En suggérant, dans une interview accordée le 3 mai au Corriere della Sera, que l’OTAN pourrait porter une part de responsabilité dans le conflit en Ukraine, le pape François a déclenché une tempête de protestations. Tout en dénonçant fermement les atrocités de la guerre, il a en effet évoqué les « aboiements de l’OTAN à la porte de la Russie », qui ont pu provoquer Moscou.

Hormis dans les médias grand public et la sphère politique, ce point de vue est largement partagé par des observateurs objectifs de la situation, y compris aux États-Unis. Pour n’en citer que quelques-uns :

* Le Veterans Intelligence Professionals for Sanity (VIPS) a publié le 1er mai un mémo adressé au président Biden, dans lequel ils mettent en garde contre « la possibilité croissante de l’utilisation d’armes nucléaires, alors que les hostilités en Ukraine continuent de s’intensifier ». Le VIPS, qui regroupe d’anciens responsables du renseignement et militaires, souligne que pour Moscou, l’ingérence occidentale en Ukraine est « une menace existentielle » et que les rappels du président Poutine concernant les capacités nucléaires russes, s’insèrent dans un souci de dissuasion et peuvent être considérés comme un avertissement sur leur éventuelle utilisation. Le mémo ajoute que « la Russie ne peut plus douter que les États-Unis et l’OTAN cherchent à affaiblir la Russie (et à éliminer [Poutine], si possible) et que l’Occident pense pouvoir y parvenir en déversant des armes en Ukraine et en encourageant les Ukrainiens à se battre. Nous tenons ces objectifs pour illusoires. » Parmi les signataires figurent des personnes bien connues de nos lecteurs, comme Ray McGovern, William Binney, le colonel (cr) Richard H. Black, Theodore Postol et Scott Ritter.

* Le colonel (cr) Lawrence Wilkerson est l’ancien chef de cabinet du secrétaire d’État Colin Powell pendant la guerre d’Irak et un détracteur déclaré de la politique de « guerre permanente » de Washington. Dans une interview accordée à Paul Jay le 29 avril, il fustige les « combattants de cabinets d’étude » (notamment le mari de Victoria Nuland, Robert Kagan) qui évoquent à la légère la possibilité de recourir à l’arme nucléaire contre la Russie. Penser qu’une guerre nucléaire puisse être limitée contredit toute expérience militaire, souligne-t-il. En outre, il se dit convaincu que pour le « parti de la guerre », c’est la Chine qui est la cible ultime, mais qu’il pense devoir d’abord détruire la Russie et « éliminer » Poutine.

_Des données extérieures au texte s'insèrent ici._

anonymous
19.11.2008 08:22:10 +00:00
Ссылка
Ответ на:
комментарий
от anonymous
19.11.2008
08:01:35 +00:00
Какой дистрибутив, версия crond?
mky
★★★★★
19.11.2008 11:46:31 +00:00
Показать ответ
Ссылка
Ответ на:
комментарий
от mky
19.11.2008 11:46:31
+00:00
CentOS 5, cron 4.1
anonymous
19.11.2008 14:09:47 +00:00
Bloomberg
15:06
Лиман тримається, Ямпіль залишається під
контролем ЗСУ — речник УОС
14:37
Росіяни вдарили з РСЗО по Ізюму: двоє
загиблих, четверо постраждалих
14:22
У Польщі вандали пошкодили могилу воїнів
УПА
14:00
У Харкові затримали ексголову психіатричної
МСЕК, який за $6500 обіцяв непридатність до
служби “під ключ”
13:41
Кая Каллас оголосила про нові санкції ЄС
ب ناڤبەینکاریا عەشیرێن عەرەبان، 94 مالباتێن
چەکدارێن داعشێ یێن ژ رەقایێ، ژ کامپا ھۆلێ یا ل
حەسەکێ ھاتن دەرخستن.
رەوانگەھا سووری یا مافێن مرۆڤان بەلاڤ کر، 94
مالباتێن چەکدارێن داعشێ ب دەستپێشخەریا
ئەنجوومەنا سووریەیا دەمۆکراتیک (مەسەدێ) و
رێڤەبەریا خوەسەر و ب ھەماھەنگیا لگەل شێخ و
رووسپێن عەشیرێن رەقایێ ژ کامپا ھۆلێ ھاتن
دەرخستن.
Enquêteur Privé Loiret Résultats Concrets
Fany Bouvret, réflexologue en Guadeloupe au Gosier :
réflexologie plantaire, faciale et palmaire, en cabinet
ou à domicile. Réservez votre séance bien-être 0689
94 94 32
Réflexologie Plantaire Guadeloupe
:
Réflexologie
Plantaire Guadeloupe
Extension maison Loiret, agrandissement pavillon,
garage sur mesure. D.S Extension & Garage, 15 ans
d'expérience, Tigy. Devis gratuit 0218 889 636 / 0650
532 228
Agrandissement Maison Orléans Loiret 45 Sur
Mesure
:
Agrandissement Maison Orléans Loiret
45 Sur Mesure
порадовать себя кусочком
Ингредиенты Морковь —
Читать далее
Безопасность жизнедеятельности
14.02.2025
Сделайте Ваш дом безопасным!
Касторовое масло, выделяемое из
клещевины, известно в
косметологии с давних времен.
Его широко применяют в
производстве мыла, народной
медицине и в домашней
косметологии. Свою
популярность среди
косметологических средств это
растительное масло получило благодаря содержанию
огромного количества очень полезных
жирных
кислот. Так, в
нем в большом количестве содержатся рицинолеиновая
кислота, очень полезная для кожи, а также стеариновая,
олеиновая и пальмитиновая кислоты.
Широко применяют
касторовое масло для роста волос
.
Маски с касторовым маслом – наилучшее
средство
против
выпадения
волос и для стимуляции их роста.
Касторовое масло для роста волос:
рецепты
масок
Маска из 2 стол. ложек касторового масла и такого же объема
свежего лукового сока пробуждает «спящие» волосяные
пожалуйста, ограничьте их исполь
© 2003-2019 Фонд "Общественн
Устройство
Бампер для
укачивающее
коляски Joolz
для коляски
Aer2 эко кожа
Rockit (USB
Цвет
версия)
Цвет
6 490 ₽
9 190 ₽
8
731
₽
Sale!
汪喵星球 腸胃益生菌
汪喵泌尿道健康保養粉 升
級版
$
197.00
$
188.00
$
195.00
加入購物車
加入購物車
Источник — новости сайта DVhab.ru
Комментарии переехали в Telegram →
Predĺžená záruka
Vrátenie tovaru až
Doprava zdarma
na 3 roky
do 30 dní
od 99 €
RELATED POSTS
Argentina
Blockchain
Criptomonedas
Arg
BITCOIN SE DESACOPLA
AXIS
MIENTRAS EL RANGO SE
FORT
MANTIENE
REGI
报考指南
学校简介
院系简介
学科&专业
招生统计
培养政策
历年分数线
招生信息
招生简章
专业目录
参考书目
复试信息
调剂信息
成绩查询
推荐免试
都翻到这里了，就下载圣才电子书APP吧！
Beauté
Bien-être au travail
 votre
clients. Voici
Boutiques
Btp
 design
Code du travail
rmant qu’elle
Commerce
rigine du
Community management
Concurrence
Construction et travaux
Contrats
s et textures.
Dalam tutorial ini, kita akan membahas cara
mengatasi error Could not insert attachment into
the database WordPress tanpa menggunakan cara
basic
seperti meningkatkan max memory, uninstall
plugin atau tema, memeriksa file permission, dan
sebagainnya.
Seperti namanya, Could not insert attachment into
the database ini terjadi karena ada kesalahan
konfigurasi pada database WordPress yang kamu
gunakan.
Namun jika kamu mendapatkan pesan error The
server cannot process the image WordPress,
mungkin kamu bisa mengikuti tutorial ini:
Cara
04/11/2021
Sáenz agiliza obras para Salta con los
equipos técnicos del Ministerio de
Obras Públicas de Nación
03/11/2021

* Lanceur d’alerte sur les combats en Afghanistan, le lieutenant-colonel Daniel Davis (cr) s’en prend virulemment aux responsables politiques qui prônent des mesures pouvant mener à une guerre nucléaire, notamment en continuant à armer l’Ukraine. Selon lui, « les États-Unis ne doivent lancer une guerre — quelle qu’elle soit – que si c’est absolument nécessaire pour empêcher une attaque réelle ou imminente contre notre peuple ou notre patrie. Point final. La guerre n’est pas un outil à brandir pour contraindre autrui à se plier à notre volonté. »

* L’officier de réserve Tulsi Gabbard, ancienne députée démocrate d’Hawaï, a tweeté le 6 mai : « Nous sommes déjà entrés en guerre chaude avec la Russie, et elle va le devenir encore plus, parce que l’objectif déclaré de l’administration Biden est la destruction complète de l’économie et de l’armée russes. La Russie a fait clairement savoir que face à cette perspective, elle n’aurait d’autre choix que d’utiliser des armes nucléaires tactiques. (…). La voie sur laquelle l’administration Biden nous a engagés conduira à la troisième guerre mondiale et à un Armageddon nucléaire. » Tulsi Gabbard a profité de l’occasion pour appeler tous les citoyens américains, démocrates ou républicains, à soutenir ceux qui « s’engagent à mettre fin à cette guerre avec la Russie ».